(Trecho do texto)
>>>
"Os espelhos estão cheios de gente.
Os invisíveis nos vêem.
Os esquecidos se lembram de nós.
Quando nos vemos, os vemos.
Quando nos vamos, se vão?"
Eduardo Galeano: Espelhos

sexta-feira, 19 de julho de 2013

O caudilhismo

O movimento de emancipação deu autonomia política aos países da América Latina. Mas o rompimento dos laços políticos não significou a ruptura dos vínculos econômicos e culturais (ideológicos) da Época Colonial. A Conquista e a Colonização haviam estruturado a economia e a sociedade coloniais; a herança colonial impôs também seu peso no processo de formação dos novos Estados americanos.
<<<
[Registros do conjunto de dados]
>>>
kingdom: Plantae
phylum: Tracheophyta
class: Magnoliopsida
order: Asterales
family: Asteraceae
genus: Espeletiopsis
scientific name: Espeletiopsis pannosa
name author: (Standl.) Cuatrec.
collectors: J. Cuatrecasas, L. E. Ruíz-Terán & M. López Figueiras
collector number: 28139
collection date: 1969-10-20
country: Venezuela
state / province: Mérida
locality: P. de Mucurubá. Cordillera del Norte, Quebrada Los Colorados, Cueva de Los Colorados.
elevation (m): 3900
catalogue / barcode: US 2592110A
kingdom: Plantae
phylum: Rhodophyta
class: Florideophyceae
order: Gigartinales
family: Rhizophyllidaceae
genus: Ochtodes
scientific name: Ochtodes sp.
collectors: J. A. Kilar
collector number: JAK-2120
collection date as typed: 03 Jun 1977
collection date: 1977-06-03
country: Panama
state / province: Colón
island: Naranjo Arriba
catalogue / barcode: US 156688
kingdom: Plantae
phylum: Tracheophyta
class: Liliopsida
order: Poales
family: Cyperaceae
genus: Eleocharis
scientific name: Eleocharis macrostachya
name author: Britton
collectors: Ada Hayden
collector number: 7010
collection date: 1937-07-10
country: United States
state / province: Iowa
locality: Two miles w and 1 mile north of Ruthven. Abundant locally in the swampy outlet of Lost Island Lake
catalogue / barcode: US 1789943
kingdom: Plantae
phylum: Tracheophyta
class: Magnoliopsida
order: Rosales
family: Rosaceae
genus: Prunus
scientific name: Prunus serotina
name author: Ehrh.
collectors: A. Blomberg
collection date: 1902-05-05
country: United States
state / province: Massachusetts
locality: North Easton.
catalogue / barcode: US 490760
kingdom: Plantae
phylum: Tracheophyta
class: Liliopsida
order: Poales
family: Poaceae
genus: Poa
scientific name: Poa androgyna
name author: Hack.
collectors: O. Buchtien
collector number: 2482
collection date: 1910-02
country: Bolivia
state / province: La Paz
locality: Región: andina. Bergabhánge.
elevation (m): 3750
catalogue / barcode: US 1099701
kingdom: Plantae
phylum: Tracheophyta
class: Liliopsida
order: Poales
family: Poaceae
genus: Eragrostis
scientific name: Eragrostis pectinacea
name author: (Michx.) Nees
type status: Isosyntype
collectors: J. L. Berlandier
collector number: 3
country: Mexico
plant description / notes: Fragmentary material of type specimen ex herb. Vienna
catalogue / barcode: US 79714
<<<
(Enunciado 1) Com base no trecho sobre o caudilhismo, explique em uma a três frases por que a emancipação política não rompeu os vínculos econômicos e culturais dos países latino-americanos com a Época Colonial.
(Enunciado 2) Na listagem, renomeie "collectors" para "collected by" entre as linhas que contêm "locality: P. de" e "plant description /", inclusive, e reproduza apenas esse intervalo, sem alterar mais nada.
O texto e a listagem não têm relação entre si.

(Resposta 1) A Conquista e a Colonização haviam estruturado a economia e a sociedade coloniais. Por isso, o rompimento dos laços políticos não significou a ruptura dos vínculos econômicos e culturais. A herança colonial também impôs seu peso na formação dos novos Estados americanos.

(Resposta 2)
locality: P. de Mucurubá. Cordillera del Norte, Quebrada Los Colorados, Cueva de Los Colorados.
elevation (m): 3900
catalogue / barcode: US 2592110A
kingdom: Plantae
phylum: Rhodophyta
class: Florideophyceae
order: Gigartinales
family: Rhizophyllidaceae
genus: Ochtodes
scientific name: Ochtodes sp.
collected by: J. A. Kilar
collector number: JAK-2120
collection date as typed: 03 Jun 1977
collection date: 1977-06-03
country: Panama
state / province: Colón
island: Naranjo Arriba
catalogue / barcode: US 156688
kingdom: Plantae
phylum: Tracheophyta
class: Liliopsida
order: Poales
family: Cyperaceae
genus: Eleocharis
scientific name: Eleocharis macrostachya
name author: Britton
collected by: Ada Hayden
collector number: 7010
collection date: 1937-07-10
country: United States
state / province: Iowa
locality: Two miles w and 1 mile north of Ruthven. Abundant locally in the swampy outlet of Lost Island Lake
catalogue / barcode: US 1789943
kingdom: Plantae
phylum: Tracheophyta
class: Magnoliopsida
order: Rosales
family: Rosaceae
genus: Prunus
scientific name: Prunus serotina
name author: Ehrh.
collected by: A. Blomberg
collection date: 1902-05-05
country: United States
state / province: Massachusetts
locality: North Easton.
catalogue / barcode: US 490760
kingdom: Plantae
phylum: Tracheophyta
class: Liliopsida
order: Poales
family: Poaceae
genus: Poa
scientific name: Poa androgyna
name author: Hack.
collected by: O. Buchtien
collector number: 2482
collection date: 1910-02
country: Bolivia
state / province: La Paz
locality: Región: andina. Bergabhánge.
elevation (m): 3750
catalogue / barcode: US 1099701
kingdom: Plantae
phylum: Tracheophyta
class: Liliopsida
order: Poales
family: Poaceae
genus: Eragrostis
scientific name: Eragrostis pectinacea
name author: (Michx.) Nees
type status: Isosyntype
collected by: J. L. Berlandier
collector number: 3
country: Mexico
plant description / notes: Fragmentary material of type specimen ex herb. Vienna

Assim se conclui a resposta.